## START
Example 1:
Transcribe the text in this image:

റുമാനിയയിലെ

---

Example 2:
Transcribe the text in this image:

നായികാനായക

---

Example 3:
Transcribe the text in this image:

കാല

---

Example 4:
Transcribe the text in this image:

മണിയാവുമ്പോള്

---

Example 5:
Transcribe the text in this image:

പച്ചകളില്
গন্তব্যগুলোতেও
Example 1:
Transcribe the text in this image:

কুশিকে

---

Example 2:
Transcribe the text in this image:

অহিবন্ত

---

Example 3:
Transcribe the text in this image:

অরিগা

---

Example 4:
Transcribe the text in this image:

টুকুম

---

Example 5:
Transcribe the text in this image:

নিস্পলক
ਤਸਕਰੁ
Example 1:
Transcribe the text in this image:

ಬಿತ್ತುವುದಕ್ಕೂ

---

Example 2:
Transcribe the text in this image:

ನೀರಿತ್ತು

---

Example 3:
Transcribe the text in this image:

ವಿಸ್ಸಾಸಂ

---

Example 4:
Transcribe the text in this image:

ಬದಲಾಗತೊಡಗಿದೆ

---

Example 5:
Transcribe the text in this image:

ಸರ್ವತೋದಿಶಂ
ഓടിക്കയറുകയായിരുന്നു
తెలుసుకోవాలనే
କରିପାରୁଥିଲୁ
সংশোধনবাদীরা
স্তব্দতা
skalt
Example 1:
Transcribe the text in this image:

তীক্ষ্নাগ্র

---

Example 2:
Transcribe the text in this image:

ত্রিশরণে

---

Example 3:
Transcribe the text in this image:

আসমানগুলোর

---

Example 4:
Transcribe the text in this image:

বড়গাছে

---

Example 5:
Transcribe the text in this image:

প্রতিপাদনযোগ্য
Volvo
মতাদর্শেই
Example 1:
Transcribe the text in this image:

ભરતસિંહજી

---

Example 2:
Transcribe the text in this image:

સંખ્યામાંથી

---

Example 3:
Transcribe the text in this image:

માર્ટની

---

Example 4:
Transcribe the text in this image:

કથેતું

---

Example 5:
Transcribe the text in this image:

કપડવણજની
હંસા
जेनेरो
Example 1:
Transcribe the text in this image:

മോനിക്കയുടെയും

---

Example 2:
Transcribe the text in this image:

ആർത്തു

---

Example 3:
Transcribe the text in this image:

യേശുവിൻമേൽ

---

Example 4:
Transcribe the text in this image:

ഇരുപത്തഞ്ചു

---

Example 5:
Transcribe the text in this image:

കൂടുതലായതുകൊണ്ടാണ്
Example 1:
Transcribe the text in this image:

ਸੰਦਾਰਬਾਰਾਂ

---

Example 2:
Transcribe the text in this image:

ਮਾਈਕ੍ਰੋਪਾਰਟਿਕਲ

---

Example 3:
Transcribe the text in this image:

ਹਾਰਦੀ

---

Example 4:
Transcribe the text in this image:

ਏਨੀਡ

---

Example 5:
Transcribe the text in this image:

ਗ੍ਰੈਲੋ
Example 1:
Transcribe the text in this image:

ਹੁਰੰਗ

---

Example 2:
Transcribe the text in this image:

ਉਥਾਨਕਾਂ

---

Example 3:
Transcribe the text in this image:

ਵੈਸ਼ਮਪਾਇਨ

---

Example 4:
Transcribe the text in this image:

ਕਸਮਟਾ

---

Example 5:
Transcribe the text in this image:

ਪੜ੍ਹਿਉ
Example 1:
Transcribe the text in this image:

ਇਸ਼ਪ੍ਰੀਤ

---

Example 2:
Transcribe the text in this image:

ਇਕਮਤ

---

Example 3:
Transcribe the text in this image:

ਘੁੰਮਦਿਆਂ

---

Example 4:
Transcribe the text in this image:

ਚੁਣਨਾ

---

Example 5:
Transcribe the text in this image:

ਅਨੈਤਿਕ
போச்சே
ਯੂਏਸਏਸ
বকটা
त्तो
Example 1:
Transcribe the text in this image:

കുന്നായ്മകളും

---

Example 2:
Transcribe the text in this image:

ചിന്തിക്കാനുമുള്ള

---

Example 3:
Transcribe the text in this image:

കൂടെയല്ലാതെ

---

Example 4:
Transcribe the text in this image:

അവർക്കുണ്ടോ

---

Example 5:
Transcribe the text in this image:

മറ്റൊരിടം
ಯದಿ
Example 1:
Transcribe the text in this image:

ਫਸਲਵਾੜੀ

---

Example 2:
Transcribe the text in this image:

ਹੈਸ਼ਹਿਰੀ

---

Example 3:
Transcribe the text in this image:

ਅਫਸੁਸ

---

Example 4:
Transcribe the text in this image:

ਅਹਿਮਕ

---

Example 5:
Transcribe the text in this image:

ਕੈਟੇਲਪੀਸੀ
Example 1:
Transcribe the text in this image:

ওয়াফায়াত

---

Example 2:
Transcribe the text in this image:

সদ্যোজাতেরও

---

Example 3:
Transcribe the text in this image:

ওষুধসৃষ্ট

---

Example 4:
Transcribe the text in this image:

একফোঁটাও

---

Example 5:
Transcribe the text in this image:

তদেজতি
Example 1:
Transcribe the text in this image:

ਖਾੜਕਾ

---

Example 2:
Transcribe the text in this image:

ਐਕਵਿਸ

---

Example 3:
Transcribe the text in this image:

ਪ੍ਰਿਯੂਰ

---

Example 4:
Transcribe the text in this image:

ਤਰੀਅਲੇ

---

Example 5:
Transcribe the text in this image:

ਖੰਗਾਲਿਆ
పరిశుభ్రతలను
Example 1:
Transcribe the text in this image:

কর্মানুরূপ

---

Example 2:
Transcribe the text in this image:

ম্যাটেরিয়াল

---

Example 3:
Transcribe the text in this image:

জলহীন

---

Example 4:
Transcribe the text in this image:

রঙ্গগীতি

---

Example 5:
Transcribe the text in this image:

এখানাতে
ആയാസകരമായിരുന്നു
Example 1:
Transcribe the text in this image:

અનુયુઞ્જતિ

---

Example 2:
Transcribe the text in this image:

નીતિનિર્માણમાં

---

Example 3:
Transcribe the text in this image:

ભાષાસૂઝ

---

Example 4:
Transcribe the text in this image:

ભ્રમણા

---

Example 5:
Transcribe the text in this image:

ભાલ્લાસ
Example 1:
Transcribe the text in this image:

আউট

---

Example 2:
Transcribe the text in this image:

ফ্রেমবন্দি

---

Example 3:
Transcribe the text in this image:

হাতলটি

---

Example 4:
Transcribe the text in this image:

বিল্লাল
## END
◆ INSTRUCTIONS TO FOLLOW
Reproduce the data above word for word, from its first line through the line that contains "മണിയാവുമ്പോള്", with both ends included.

◆ SOLUTION
Example 1:
Transcribe the text in this image:

റുമാനിയയിലെ

---

Example 2:
Transcribe the text in this image:

നായികാനായക

---

Example 3:
Transcribe the text in this image:

കാല

---

Example 4:
Transcribe the text in this image:

മണിയാവുമ്പോള്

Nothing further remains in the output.